Hampir dua tahun lalu, saya membaca buku Musa dari Jerman, isi buku itu mengenai Protestanisme dan kiprah Marthin Luther yang awalnya adalah imam Gereja Katolik. Berbeda dengan Hans Kung, tetangganya, dan beda era serta zaman.
Hans Kung dihukum dengan pencabutan hak mengajarnya ia tetap setia sebagai imam Gereja Katolik hingga akhir hayatnya. Tentu tidak hendak membandingkan dengan Martin Luther, itu pilihan bebas dan konsekuensi, bukan soal mana yang lebih baik atau buruk. Biar Sang Pencipta yang menilai mereka.
Usai Hans Kung meninggal, eh malah mmbaca ulasan, di mana Gereja Jerman, lagi-lagi Jerman, menyoal keberadaan Gereja Katolik. Sangat mungkin terjadi keadaaan sebagaimana lahirnya Protestanisme, di mana merekaa dulu juga mengritik gaya hidup elit Roma yang dinilai melenceng dari gaya hidup yang semestinya.
Hal yang awalnya adalah kritik ke dalam institusi gerejani, oleh anggota gereja, yang berujung pada perpisahan yang sangat memedihkan. Upaya rekonsiliasi yang belum cukup memberikan dampak luas, eh kini terdengar lagi.
Protes atas reaksi, pilihan, dan keputusan Roma, Vatikan, yang ternyata bagi banyak elit gereja Jerman menilai tidak seperti yang mereka inginkan. Ada beberapa isu yang menjadi ganjalan, dan itu mereka nyatakan dalam peringatan 500 Tahun Reformasi. Menempelkan tulisan-tulisan dari gugatan Martin Luther di pintu gereja mereka.
Uskup hingga pastor biasa melakukan aksi itu. Protes pada  Gereja Roma yang masih bersikukuh tidak menahbiskan perempuan, dan penerimaan legal pernikahan sejenis. Sepanjang saya tidak salah  menangkap dalam artikel yang cukup panjang itu.
Berbeda dengan gerakan lebih lima abad lalu adalah sebagai berikut;
Pertama, dulu yang menjadi ini masalah adalah keberadaan gaya hidup dan cara berperilaku paus dan jajarannya jauh dari apa yang semestinya. Artinya, jelas, bukan soalhal yang dogmatis. Meskipun ujungnya ketika terjadi perpisahan, hal yang dogmatis yang terbawa.
Contoh penjualan surat penghapusan dosa. Ini yang menjadi persoalan adalah penjualannya, bukan soal pengakuan dosa seharusnya. Nah ketika berpisah, pengakuan dosa tidak ada, langsung kepada Sang Pencipta.

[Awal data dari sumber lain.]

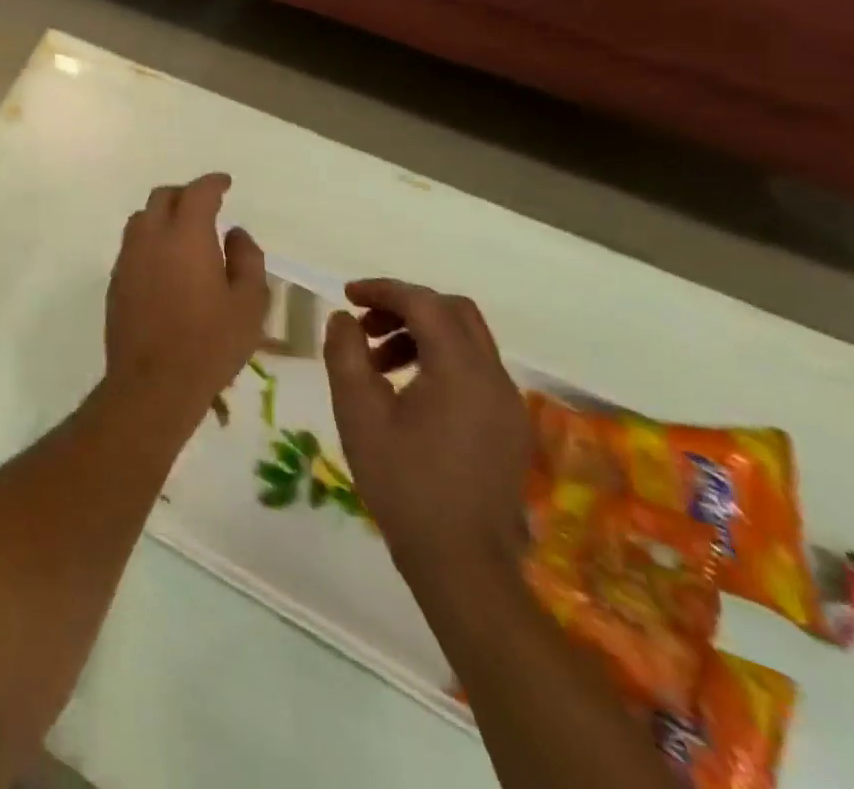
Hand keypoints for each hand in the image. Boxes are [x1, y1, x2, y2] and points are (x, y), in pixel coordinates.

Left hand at [104, 175, 267, 430]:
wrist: (153, 383)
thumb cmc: (211, 344)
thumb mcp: (249, 304)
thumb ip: (247, 260)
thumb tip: (235, 234)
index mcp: (186, 235)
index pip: (198, 193)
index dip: (213, 183)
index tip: (225, 183)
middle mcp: (151, 237)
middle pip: (163, 197)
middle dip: (185, 194)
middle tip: (206, 206)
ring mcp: (128, 257)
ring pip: (142, 218)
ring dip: (163, 215)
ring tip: (184, 232)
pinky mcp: (116, 279)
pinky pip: (133, 244)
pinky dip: (150, 240)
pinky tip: (165, 262)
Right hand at [324, 279, 530, 595]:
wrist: (462, 563)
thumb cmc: (402, 483)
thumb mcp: (358, 413)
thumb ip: (346, 354)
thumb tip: (343, 318)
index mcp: (460, 371)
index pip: (425, 303)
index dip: (383, 290)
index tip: (346, 295)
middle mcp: (494, 379)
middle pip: (455, 312)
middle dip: (406, 306)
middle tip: (364, 324)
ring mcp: (508, 405)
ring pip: (467, 340)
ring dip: (421, 334)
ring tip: (378, 363)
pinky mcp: (509, 427)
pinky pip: (475, 370)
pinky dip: (440, 360)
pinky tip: (407, 391)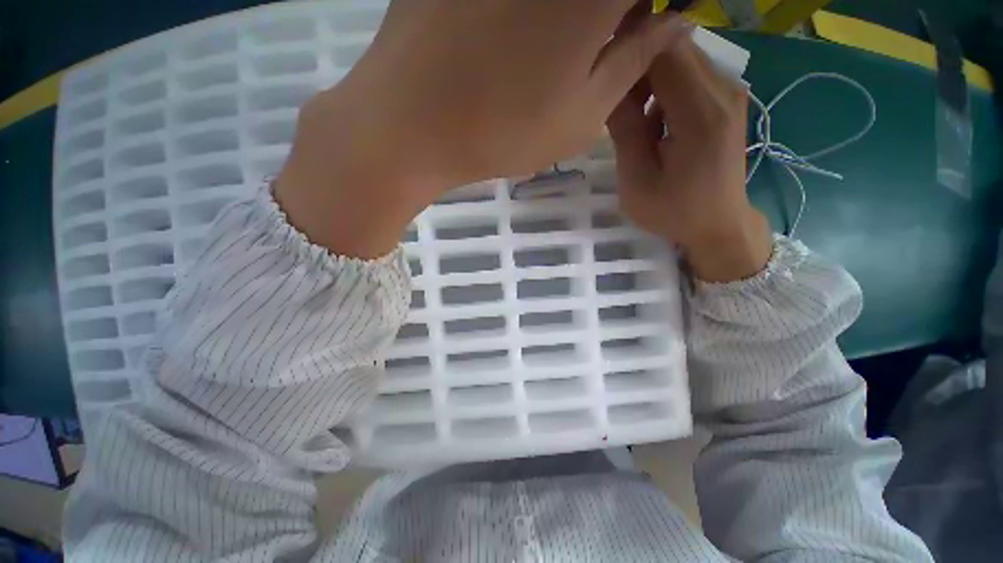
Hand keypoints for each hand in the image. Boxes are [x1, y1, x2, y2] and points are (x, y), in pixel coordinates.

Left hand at [276, 0, 690, 257]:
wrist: (411, 126)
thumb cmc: (504, 133)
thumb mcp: (583, 117)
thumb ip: (636, 62)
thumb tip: (676, 20)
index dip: (656, 8)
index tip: (647, 27)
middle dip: (617, 15)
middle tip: (609, 36)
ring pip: (560, 1)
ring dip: (574, 17)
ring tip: (557, 47)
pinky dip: (532, 13)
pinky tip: (516, 34)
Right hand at [607, 35, 771, 281]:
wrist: (719, 224)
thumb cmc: (674, 211)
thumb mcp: (637, 181)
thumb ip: (625, 131)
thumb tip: (610, 89)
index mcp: (701, 113)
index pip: (664, 50)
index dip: (630, 54)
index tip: (606, 80)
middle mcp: (723, 90)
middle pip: (674, 47)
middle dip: (639, 68)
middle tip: (618, 107)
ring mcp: (730, 92)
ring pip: (682, 58)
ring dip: (651, 80)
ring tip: (636, 120)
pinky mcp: (728, 100)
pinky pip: (692, 75)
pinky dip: (667, 88)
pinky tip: (657, 123)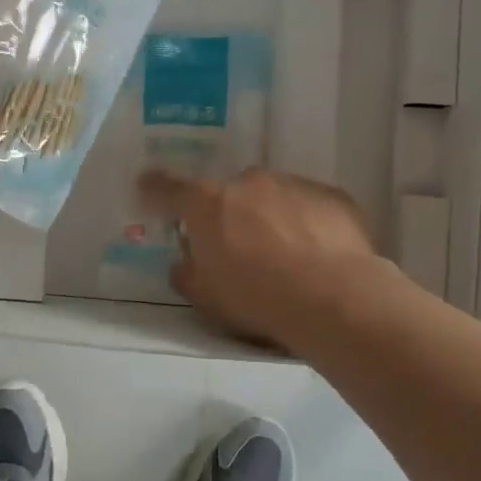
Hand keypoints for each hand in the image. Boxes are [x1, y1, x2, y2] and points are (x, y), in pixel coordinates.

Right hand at [138, 167, 384, 349]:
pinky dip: (307, 223)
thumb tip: (183, 265)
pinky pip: (310, 206)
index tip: (147, 186)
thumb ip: (188, 275)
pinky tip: (318, 254)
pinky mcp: (332, 196)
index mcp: (208, 204)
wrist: (333, 296)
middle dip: (230, 214)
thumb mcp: (207, 297)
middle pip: (230, 193)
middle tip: (239, 247)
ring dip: (271, 217)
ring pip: (273, 196)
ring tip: (286, 256)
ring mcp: (293, 184)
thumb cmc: (257, 297)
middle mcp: (248, 182)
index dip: (155, 188)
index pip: (170, 188)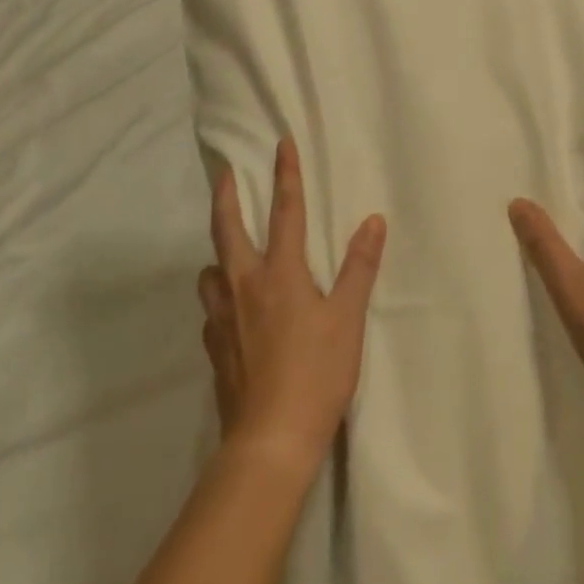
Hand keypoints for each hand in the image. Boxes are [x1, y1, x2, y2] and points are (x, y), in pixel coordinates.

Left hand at [198, 137, 385, 474]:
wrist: (270, 439)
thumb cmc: (316, 373)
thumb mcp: (348, 318)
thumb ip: (359, 268)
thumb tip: (373, 221)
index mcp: (280, 273)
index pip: (285, 212)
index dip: (286, 175)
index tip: (281, 144)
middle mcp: (244, 286)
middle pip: (227, 230)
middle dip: (227, 197)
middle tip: (226, 175)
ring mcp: (223, 318)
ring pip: (211, 272)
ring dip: (218, 253)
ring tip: (228, 252)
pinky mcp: (214, 348)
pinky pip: (212, 311)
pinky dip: (220, 298)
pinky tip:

Tidak masalah, toh itu buah pikir.
Kedua, dulu masih banyak keterbatasan. Martin yang dipanggil Vatikan, sangat mungkin salah sangka karena kendala, bahasa, jarak, dan sebagainya. Ia malah merobek undangan klarifikasi itu. Kini, semua bisa teratasi dan terjembatani.